Adjusting the refundable amount of the new Child Tax Credit monthly, as recipient incomes (and taxes due) fluctuate, will be much harder. For that reason, Congress included a provision to limit how much families will owe if they receive too much during the year. But we have no way of knowing if it will be sufficient.
Not least important is the question that has bedeviled prior efforts at pursuing an “income strategy”: How will it affect the behavior of the poor? Some have worried that unconditional government payments might induce employable people to work less. Others have feared that providing public support for children could lead to more single-parent families, since fewer earners would be needed in a household. If either of these occurred, rather than reducing poverty, an “income strategy” might increase it.

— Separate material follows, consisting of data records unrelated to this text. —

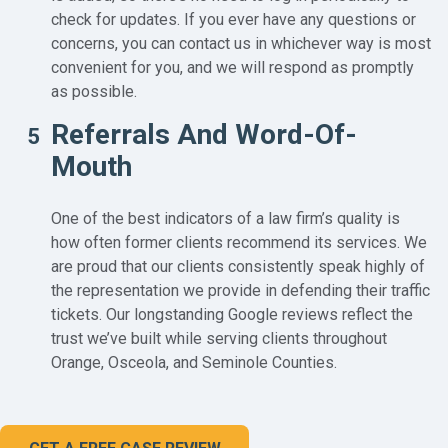
check for updates. If you ever have any questions or
concerns, you can contact us in whichever way is most
convenient for you, and we will respond as promptly
as possible.
Referrals And Word-Of-
5
Mouth
One of the best indicators of a law firm’s quality is
how often former clients recommend its services. We
are proud that our clients consistently speak highly of
the representation we provide in defending their traffic
tickets. Our longstanding Google reviews reflect the
trust we’ve built while serving clients throughout
Orange, Osceola, and Seminole Counties.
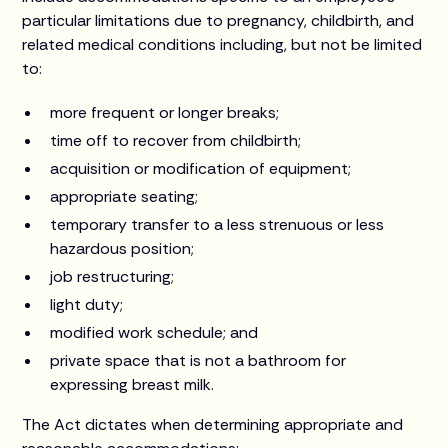
particular limitations due to pregnancy, childbirth, and
related medical conditions including, but not be limited
to:
more frequent or longer breaks;
time off to recover from childbirth;
acquisition or modification of equipment;
appropriate seating;
temporary transfer to a less strenuous or less
hazardous position;
job restructuring;
light duty;
modified work schedule; and
private space that is not a bathroom for
expressing breast milk.
The Act dictates when determining appropriate and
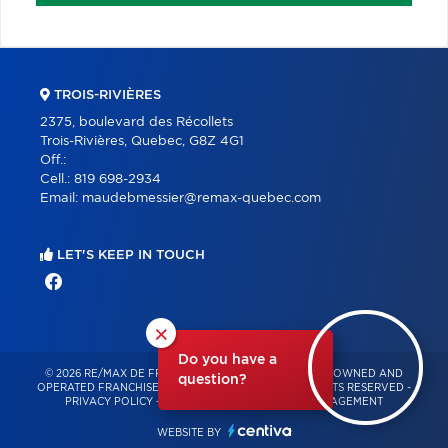
TROIS-RIVIÈRES
2375, boulevard des Récollets
Trois-Rivières, Quebec, G8Z 4G1
Off.:
Cell.:
819 698-2934
Email:
maudebmessier@remax-quebec.com
LET'S KEEP IN TOUCH
×
Do you have a
© 2026 RE/MAX DE FRANCHEVILLE – INDEPENDENTLY OWNED AND
question?
OPERATED FRANCHISE OF RE/MAX QUÉBEC – ALL RIGHTS RESERVED -
PRIVACY POLICY
-
TERMS OF USE
-
CONSENT MANAGEMENT
WEBSITE BY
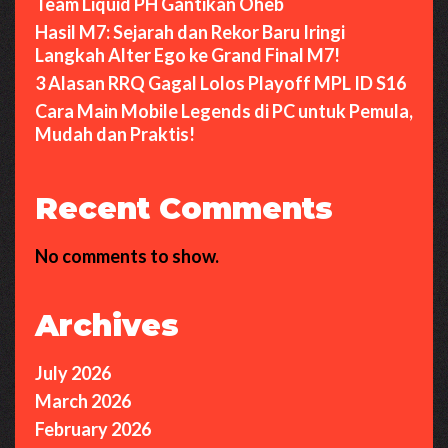
Team Liquid PH Gantikan Oheb
Hasil M7: Sejarah dan Rekor Baru Iringi
Langkah Alter Ego ke Grand Final M7!
3 Alasan RRQ Gagal Lolos Playoff MPL ID S16
Cara Main Mobile Legends di PC untuk Pemula,
Mudah dan Praktis!
Recent Comments
No comments to show.
Archives
July 2026
March 2026
February 2026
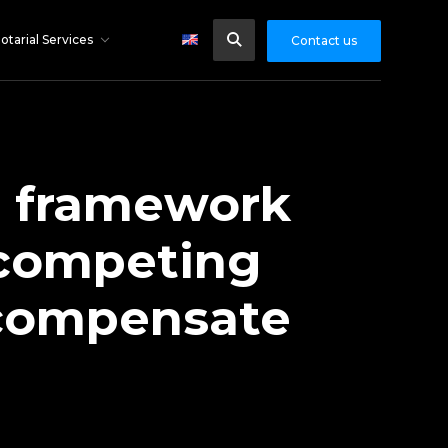
otarial Services
Contact us
e framework
a competing
o compensate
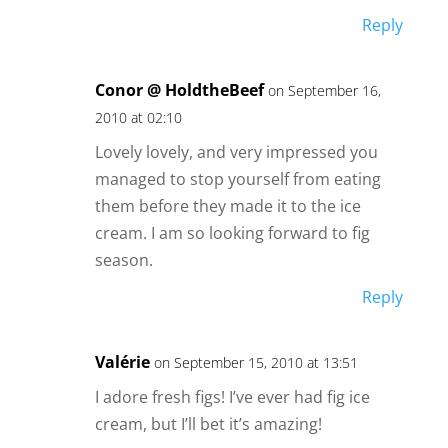
Reply
Conor @ HoldtheBeef
on September 16,
2010 at 02:10
Lovely lovely, and very impressed you
managed to stop yourself from eating
them before they made it to the ice
cream. I am so looking forward to fig
season.
Reply
Valérie
on September 15, 2010 at 13:51
I adore fresh figs! I’ve ever had fig ice
cream, but I’ll bet it’s amazing!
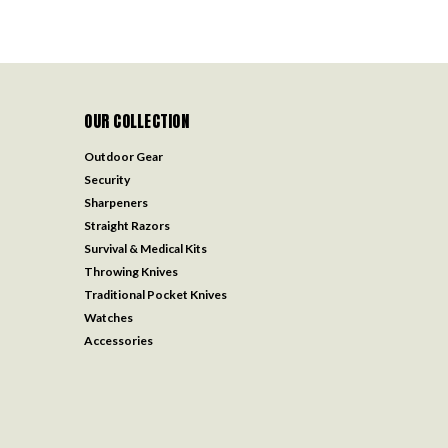
OUR COLLECTION
Outdoor Gear
Security
Sharpeners
Straight Razors
Survival & Medical Kits
Throwing Knives
Traditional Pocket Knives
Watches
Accessories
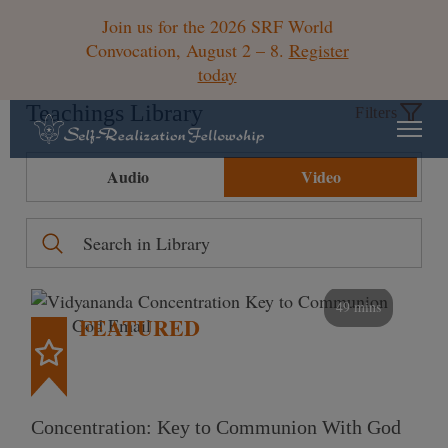
Join us for the 2026 SRF World
Convocation, August 2 – 8.
Register
today
Teachings Library
Filters
Audio
Video
49 mins
FEATURED
Concentration: Key to Communion With God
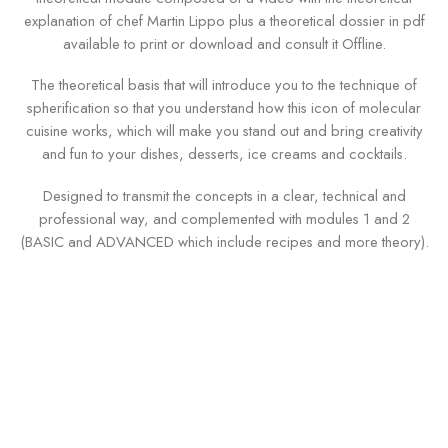
explanation of chef Martin Lippo plus a theoretical dossier in pdf
available to print or download and consult it Offline.
The theoretical basis that will introduce you to the technique of
spherification so that you understand how this icon of molecular
cuisine works, which will make you stand out and bring creativity
and fun to your dishes, desserts, ice creams and cocktails.
Designed to transmit the concepts in a clear, technical and
professional way, and complemented with modules 1 and 2
(BASIC and ADVANCED which include recipes and more theory).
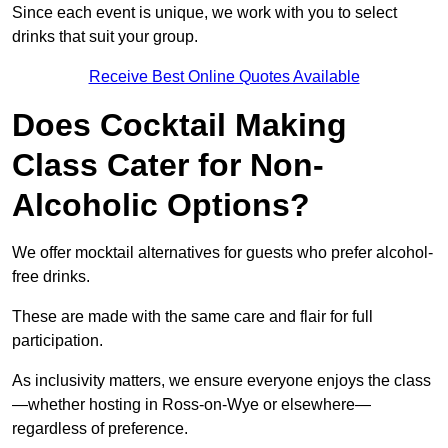
Since each event is unique, we work with you to select
drinks that suit your group.
Receive Best Online Quotes Available
Does Cocktail Making
Class Cater for Non-
Alcoholic Options?
We offer mocktail alternatives for guests who prefer alcohol-
free drinks.
These are made with the same care and flair for full
participation.
As inclusivity matters, we ensure everyone enjoys the class
—whether hosting in Ross-on-Wye or elsewhere—
regardless of preference.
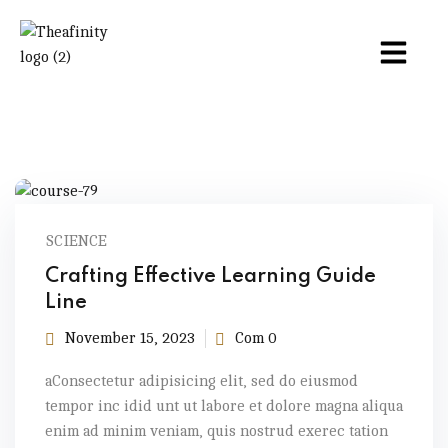
SCIENCE
Crafting Effective Learning Guide
Line
November 15, 2023
Com 0
aConsectetur adipisicing elit, sed do eiusmod
tempor inc idid unt ut labore et dolore magna aliqua
enim ad minim veniam, quis nostrud exerec tation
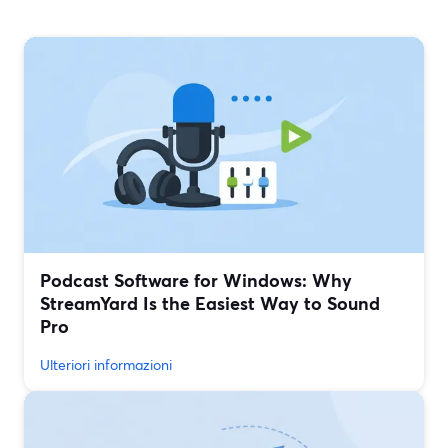
Podcast Software for Windows: Why
StreamYard Is the Easiest Way to Sound
Pro
Ulteriori informazioni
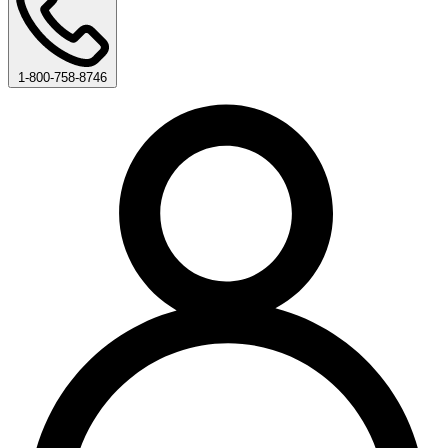
1-800-758-8746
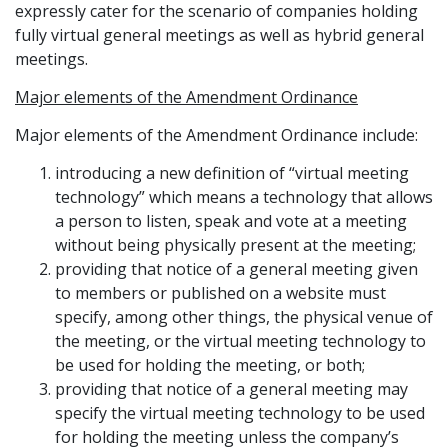
expressly cater for the scenario of companies holding
fully virtual general meetings as well as hybrid general
meetings.
Major elements of the Amendment Ordinance
Major elements of the Amendment Ordinance include:
introducing a new definition of “virtual meeting
technology” which means a technology that allows
a person to listen, speak and vote at a meeting
without being physically present at the meeting;
providing that notice of a general meeting given
to members or published on a website must
specify, among other things, the physical venue of
the meeting, or the virtual meeting technology to
be used for holding the meeting, or both;
providing that notice of a general meeting may
specify the virtual meeting technology to be used
for holding the meeting unless the company’s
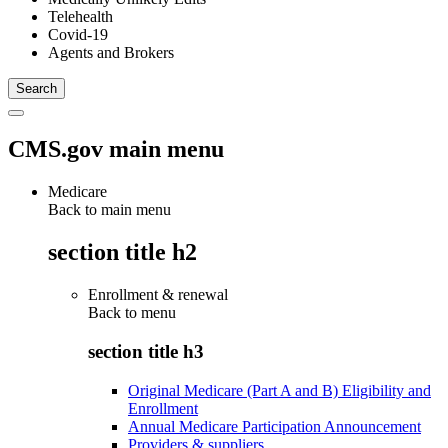
Telehealth
Covid-19
Agents and Brokers
CMS.gov main menu
Medicare
Back to main menu
section title h2
Enrollment & renewal
Back to
menu
section title h3
Original Medicare (Part A and B) Eligibility and
Enrollment
Annual Medicare Participation Announcement
Providers & suppliers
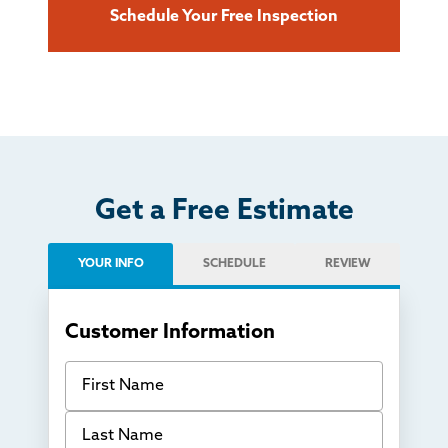
Schedule Your Free Inspection
Get a Free Estimate
YOUR INFO
SCHEDULE
REVIEW
Customer Information
First Name
Last Name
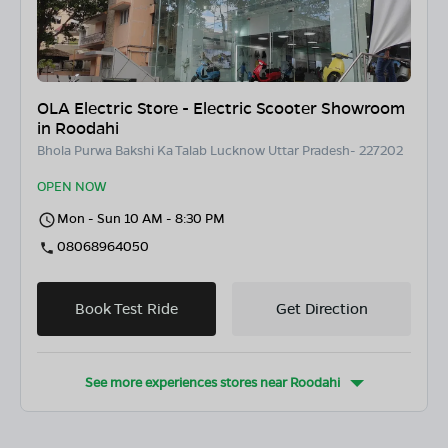
OLA Electric Store - Electric Scooter Showroom
in Roodahi
Bhola Purwa Bakshi Ka Talab Lucknow Uttar Pradesh- 227202
OPEN NOW
Mon - Sun 10 AM - 8:30 PM
08068964050
Book Test Ride
Get Direction
See more experiences stores near
Roodahi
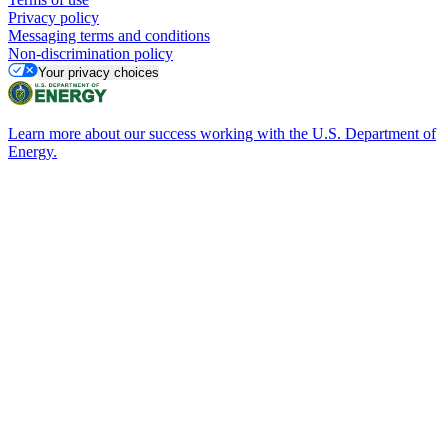
Privacy policy
Messaging terms and conditions
Non-discrimination policy
Your privacy choices
Learn more about our success working with the U.S. Department of
Energy.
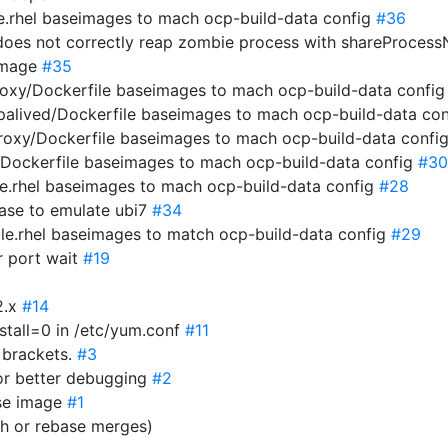
e.rhel baseimages to mach ocp-build-data config
#36
 does not correctly reap zombie process with shareProces
 image
#35
roxy/Dockerfile baseimages to mach ocp-build-data confi
epalived/Dockerfile baseimages to mach ocp-build-data co
proxy/Dockerfile baseimages to mach ocp-build-data confi
r/Dockerfile baseimages to mach ocp-build-data config
#30
le.rhel baseimages to mach ocp-build-data config
#28
 base to emulate ubi7
#34
ile.rhel baseimages to match ocp-build-data config
#29
r port wait
#19
2.x
#14
stall=0 in /etc/yum.conf
#11
e brackets.
#3
or better debugging
#2
ase image
#1
sh or rebase merges)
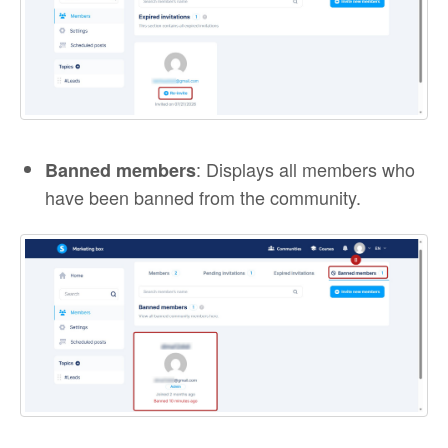
: Displays all members who
Banned members
have been banned from the community.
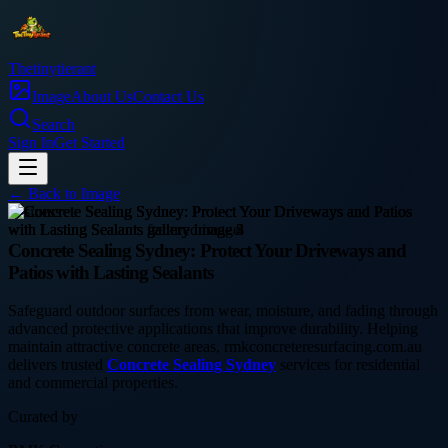
Thetinytierant
Image
About Us
Contact Us
Search
Sign In
Get Started
← Back to
Image
business
Concrete Sealing Sydney: Protect Your Driveways and
Patios with Lasting Sealants
Safeguard outdoor surfaces from wear, moisture, and fading through
advanced protective applications that improve durability. Helping
maintain attractive concrete areas, rmkconcreteresurfacing.com.au
delivers trusted
Concrete Sealing Sydney
services for residential
and commercial properties.
Curated by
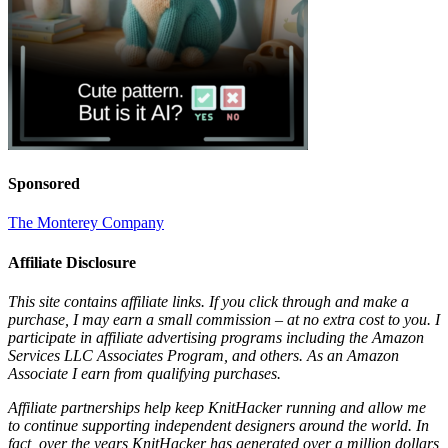
Sponsored
The Monterey Company
Affiliate Disclosure
This site contains affiliate links. If you click through and make a
purchase, I may earn a small commission – at no extra cost to you. I
participate in affiliate advertising programs including the Amazon
Services LLC Associates Program, and others. As an Amazon
Associate I earn from qualifying purchases.
Affiliate partnerships help keep KnitHacker running and allow me
to continue supporting independent designers around the world. In
fact, over the years KnitHacker has generated over a million dollars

Enormous amounts of research and analysis, as well as several real-world experiments, have gone into trying to answer this question. Not surprisingly, they have produced a variety of conclusions. The consensus seems to be that providing money to low-income families will result in lower earnings, particularly among secondary workers such as spouses and older children and may also allow families to dissolve. However, how serious these changes are hinges on program design, the amount of the benefits, the length of time the program has been operating, and not least of all, political preferences, among other factors.
Judgments about the family support program created by the New Deal—Aid to Families with Dependent Children—worsened to the point that in 1992, Bill Clinton made “ending welfare as we know it” a central theme of his campaign for the presidency. Four years later, he signed into law a bill doing exactly that and requiring most of those who needed help to work. Breaking with many of his liberal allies at the time, then-Senator Joe Biden supported the change.
Now, as president, he has signed into law a very different kind of family support program, operating through the income tax rather than the social security system. Will it succeed? Or will it contribute to a new set of problems for families in poverty? Either way, the consequences for the philanthropic world are likely to be significant.
Leslie Lenkowsky is professor emeritus of philanthropic studies and public affairs.